Your objective
Give back, word for word, the lines in the listing below from the one holding "and national security" down to the one holding "levies and taxation.", both ends included.

━━ Data in this exercise ━━

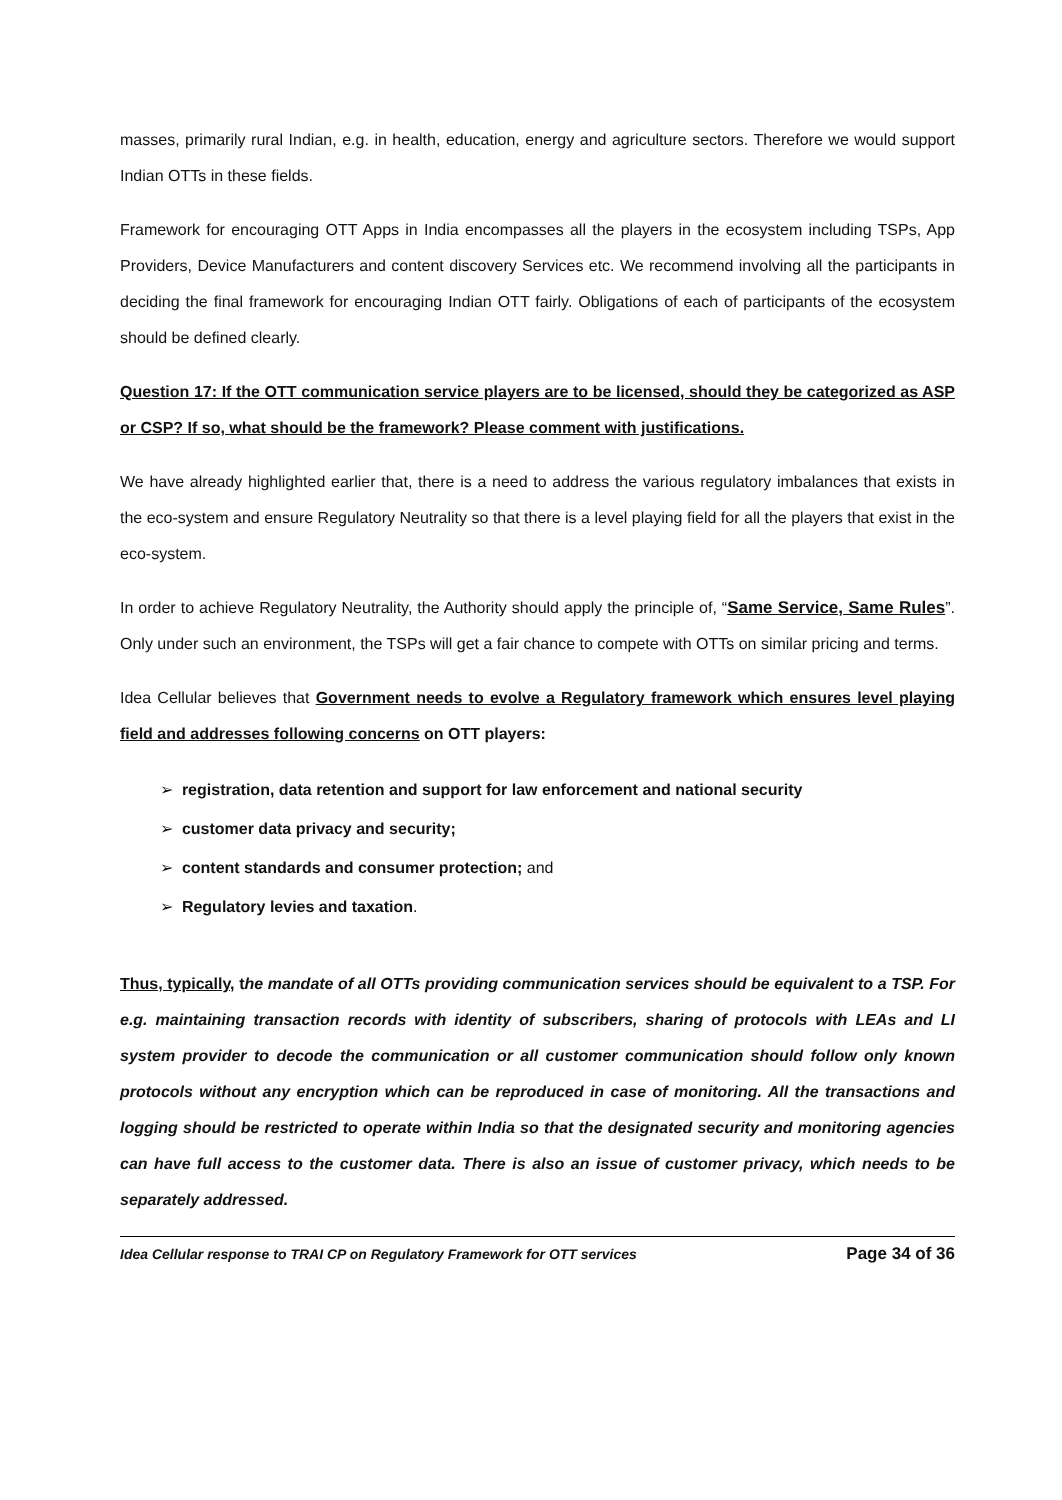masses, primarily rural Indian, e.g. in health, education, energy and agriculture sectors. Therefore we would support Indian OTTs in these fields.
Framework for encouraging OTT Apps in India encompasses all the players in the ecosystem including TSPs, App Providers, Device Manufacturers and content discovery Services etc. We recommend involving all the participants in deciding the final framework for encouraging Indian OTT fairly. Obligations of each of participants of the ecosystem should be defined clearly.
Question 17: If the OTT communication service players are to be licensed, should they be categorized as ASP or CSP? If so, what should be the framework? Please comment with justifications.
We have already highlighted earlier that, there is a need to address the various regulatory imbalances that exists in the eco-system and ensure Regulatory Neutrality so that there is a level playing field for all the players that exist in the eco-system.
In order to achieve Regulatory Neutrality, the Authority should apply the principle of, “Same Service, Same Rules”. Only under such an environment, the TSPs will get a fair chance to compete with OTTs on similar pricing and terms.
Idea Cellular believes that Government needs to evolve a Regulatory framework which ensures level playing field and addresses following concerns on OTT players:
➢ registration, data retention and support for law enforcement and national security
➢ customer data privacy and security;
➢ content standards and consumer protection; and
➢ Regulatory levies and taxation.
Thus, typically, the mandate of all OTTs providing communication services should be equivalent to a TSP. For e.g. maintaining transaction records with identity of subscribers, sharing of protocols with LEAs and LI system provider to decode the communication or all customer communication should follow only known protocols without any encryption which can be reproduced in case of monitoring. All the transactions and logging should be restricted to operate within India so that the designated security and monitoring agencies can have full access to the customer data. There is also an issue of customer privacy, which needs to be separately addressed.
Idea Cellular response to TRAI CP on Regulatory Framework for OTT services Page 34 of 36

━━━

Answer space
➢ registration, data retention and support for law enforcement and national security
➢ customer data privacy and security;
➢ content standards and consumer protection; and
➢ Regulatory levies and taxation.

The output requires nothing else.